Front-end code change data
==============================
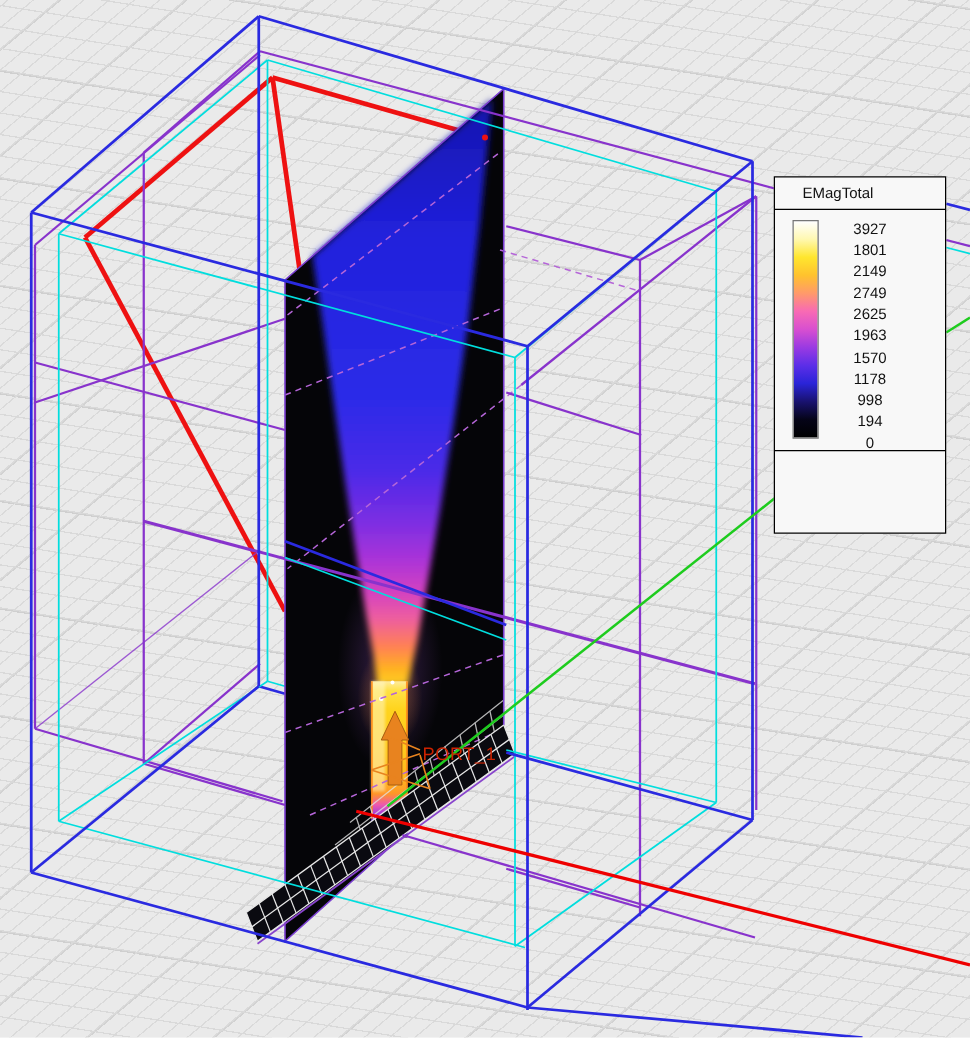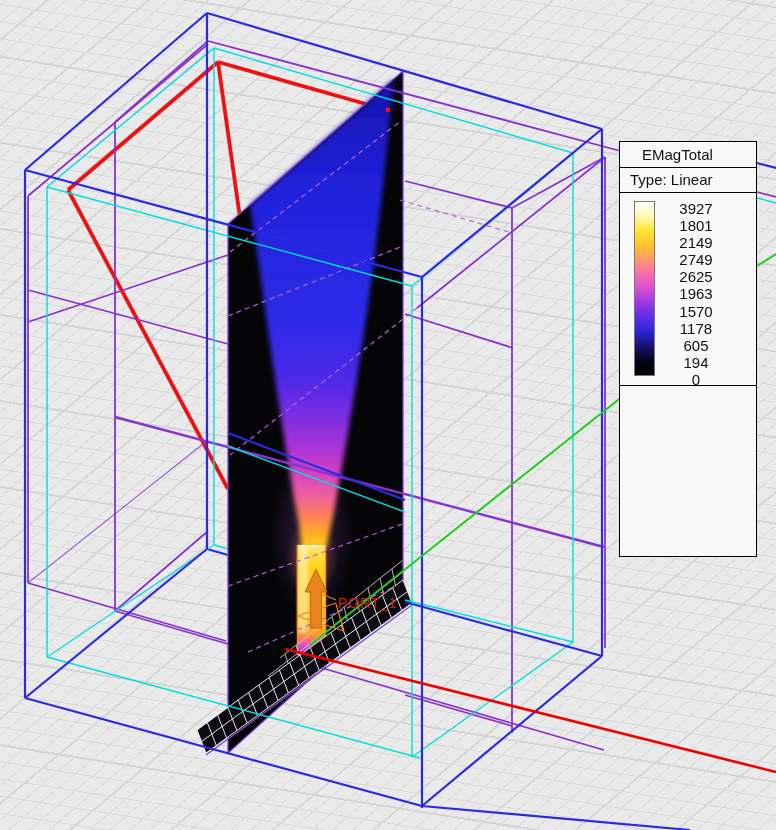--- a/index.html
+++ b/index.html
@@ -9,23 +9,23 @@
     background-color:#eaeaea;
     background-image:
       repeating-linear-gradient(9deg,  rgba(0,0,0,0) 0px, rgba(0,0,0,0) 16px, #d9d9d9 16px, #d9d9d9 17px),
       repeating-linear-gradient(-40deg, rgba(0,0,0,0) 0px, rgba(0,0,0,0) 12px, #dadada 12px, #dadada 13px),
       repeating-linear-gradient(9deg,  rgba(0,0,0,0) 0px, rgba(0,0,0,0) 83px, #cfcfcf 83px, #cfcfcf 85px),
       repeating-linear-gradient(-40deg, rgba(0,0,0,0) 0px, rgba(0,0,0,0) 63px, #d2d2d2 63px, #d2d2d2 65px);
   }
   svg.viewport{position:absolute;left:0;top:0;}
   
   .legend{
-    position:absolute;left:619px;top:141px;width:138px;height:416px;
+    position:absolute;left:619px;top:141px;width:138px;height:286px;
     background:#f8f8f8;border:1px solid #000;box-sizing:border-box;
-    font-size:15px;color:#111;
+    font-size:12px;color:#111;
   }
   .legend .sec{box-sizing:border-box;border-bottom:1px solid #000;}
   .legend .title-sec{height:26px;line-height:25px;padding-left:22px;}
   .legend .type-sec{height:25px;line-height:24px;padding-left:10px;}
   .legend .bar-sec{height:193px;position:relative;}
   .colorbar{position:absolute;left:14px;top:8px;width:19px;height:173px;border:1px solid #777;}
   .ticks{position:absolute;left:40px;top:6px;width:72px;height:190px;
          display:flex;flex-direction:column;justify-content:space-between;
          padding-top:2px;padding-bottom:2px;box-sizing:border-box;}
   .ticks div{text-align:center;line-height:15px;}
@@ -239,32 +239,31 @@
       <line x1="336" y1="603" x2="297" y2="616"></line>
       <line x1="297" y1="616" x2="344" y2="631"></line>
       <line x1="344" y1="631" x2="336" y2="604"></line>
     </g>
     <text x="338" y="608" font-size="14.5" letter-spacing="0.5" fill="#cc2200" font-family="Liberation Sans, sans-serif">PORT_1</text>
   </g>
 </svg>
 
 <div class="legend">
   <div class="sec title-sec">EMagTotal</div>
-  <div class="sec type-sec">Type: Linear</div>
   <div class="sec bar-sec">
     <div class="colorbar" style="background: linear-gradient(rgb(255, 255, 255), rgb(255, 248, 176), rgb(255, 230, 46), rgb(255, 194, 46), rgb(255, 154, 106), rgb(248, 106, 180), rgb(216, 79, 208), rgb(154, 58, 226), rgb(92, 46, 232), rgb(42, 36, 216), rgb(25, 18, 112), rgb(5, 4, 24), rgb(0, 0, 0));"></div>
     <div class="ticks">
       <div>3927</div>
       <div>1801</div>
       <div>2149</div>
       <div>2749</div>
       <div>2625</div>
       <div>1963</div>
       <div>1570</div>
       <div>1178</div>
-      <div>605</div>
+      <div>998</div>
       <div>194</div>
       <div>0</div>
     </div>
   </div>
 </div>
 
 </div>
 
 </body></html>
==============================
AIM OF THE TASK
Go through the records above and return every line that holds the string "repeating".

WRITTEN RESPONSE
       repeating-linear-gradient(9deg,  rgba(0,0,0,0) 0px, rgba(0,0,0,0) 16px, #d9d9d9 16px, #d9d9d9 17px),
       repeating-linear-gradient(-40deg, rgba(0,0,0,0) 0px, rgba(0,0,0,0) 12px, #dadada 12px, #dadada 13px),
       repeating-linear-gradient(9deg,  rgba(0,0,0,0) 0px, rgba(0,0,0,0) 83px, #cfcfcf 83px, #cfcfcf 85px),
       repeating-linear-gradient(-40deg, rgba(0,0,0,0) 0px, rgba(0,0,0,0) 63px, #d2d2d2 63px, #d2d2d2 65px);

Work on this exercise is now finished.